Triton et Poseidon, pas Indalo et Hera
La principale décision des Etats membres - la plus médiatique du moins - a été de «renforcer rapidement les opérations Triton et Poséidon menées par l'UE en triplant au moins les ressources financières à cette fin en 2015 et 2016 et en augmentant les moyens disponibles, ce qui permettra de renforcer les possibilités de recherche et de sauvetage dans le cadre du mandat de Frontex», indique la déclaration commune du Conseil européen.
L’opération Triton de contrôle et de surveillance dotée d’un budget de 18,2 millions d’euros pour l’année 2015 ne concerne que les eaux territoriales de l'Italie ainsi que des parties des zones de recherche et sauvetage (SAR) de l'Italie et Malte. L’opération Poséidon débutée dans les îles grecques de la mer Egée le 1er février 2015 durera jusqu'en septembre et dispose d'un budget de 5,26 millions d'euros. Elles sont toutes les deux concentrées sur la Méditerranée orientale.
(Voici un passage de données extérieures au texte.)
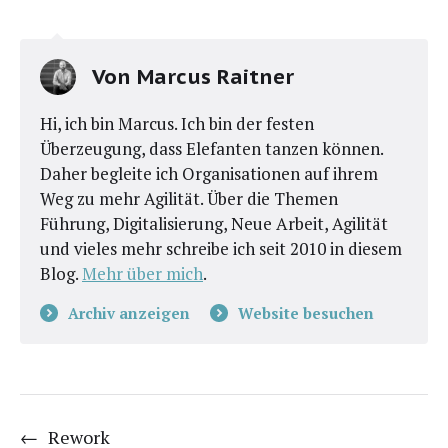
Von
Marcus Raitner
Hi, ich bin Marcus. Ich bin der festen
Überzeugung, dass Elefanten tanzen können.
Daher begleite ich Organisationen auf ihrem
Weg zu mehr Agilität. Über die Themen
Führung, Digitalisierung, Neue Arbeit, Agilität
und vieles mehr schreibe ich seit 2010 in diesem
Blog.
Mehr über mich
.
Archiv anzeigen
Website besuchen
←
Rework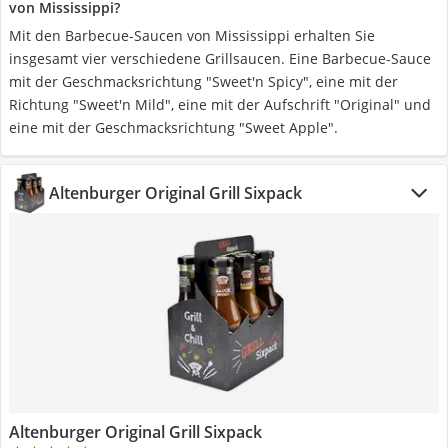
von Mississippi?
Mit den Barbecue-Saucen von Mississippi erhalten Sie
insgesamt vier verschiedene Grillsaucen. Eine Barbecue-Sauce
mit der Geschmacksrichtung "Sweet'n Spicy", eine mit der
Richtung "Sweet'n Mild", eine mit der Aufschrift "Original" und
eine mit der Geschmacksrichtung "Sweet Apple".
Altenburger Original Grill Sixpack
Altenburger Original Grill Sixpack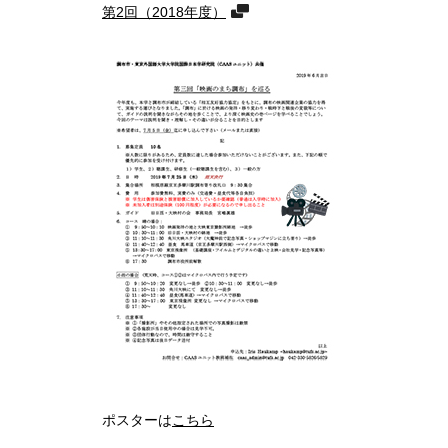
第2回（2018年度）
ポスターは
こちら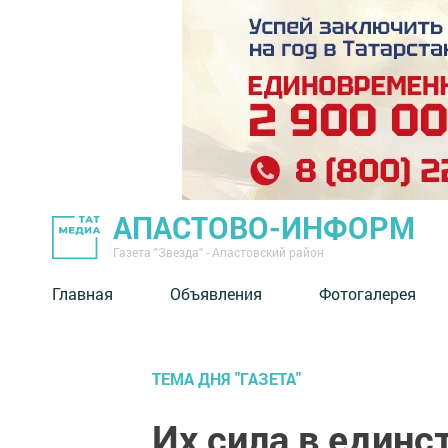
АПАСТОВО-ИНФОРМ
Газета "Звезда" - Апастовский район
Главная
Объявления
Фотогалерея
ТЕМА ДНЯ "ГАЗЕТА"
Их сила в единс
De fait, le lancement de l’opération Triton a mis un terme à toutes les autres opérations du même ordre opérées par Frontex. Pour la zone Maroc-Espagne, il a signifié la fin des opérations Minerva, Indalo et Hera, à l’automne dernier. Aujourd’hui, les opérations de surveillances et de sauvetages en mer relèvent toute de la Guardia Civil, du Salvamento Marítimo et plus rarement de la Marine royale marocaine. Un changement mineur toutefois, car même à l’époque des trois opérations de Frontex, l’essentielle de la surveillance, du contrôle et des sauvetages étaient réalisés par les Espagnols.
Développement et accord de réadmission
Les autres décisions du Conseil européen relèvent de la traditionnelle politique d’externalisation de l’Union européenne qui cherche à mobiliser les pays au sud de la Méditerranée, mais aussi la Turquie, dans sa lutte contre l’immigration irrégulière et pour les réadmissions. Pendant positif de cette politique, des «programmes régionaux de développement et de protection» en Afrique du nord et dans la corne de l’Afrique devront être lancés.
Le Maroc est au cœur -et sans doute le meilleur exemple- de cette politique depuis de longues années. Selon le rapport 2014 «Evaluation des opérations d’appui budgétaire au Maroc», le Maroc a reçu 1,1 milliards d’euros d’aides budgétaires entre 2005 et 2012 de l’Union européenne pour soutenir son développement. Les deux partenaires entretiennent sur les questions migratoires un dialogue constant fait de coopération, de compromis et de résistance.
En jeu, aujourd’hui, pour lui l’accord de réadmission, inclus dans le Partenariat pour la mobilité, signé en juin 2013. La mention, dans le communiqué du Conseil européen des «accords nationaux de réadmission avec les pays tiers, pour favoriser la réadmission des migrants économiques en situation irrégulière dans les pays d'origine et de transit, en étroite coopération avec l'Organisation internationale pour les migrations», laisse à penser que la pression de l’Union européenne sur le Maroc pour obtenir sa signature ira en augmentant.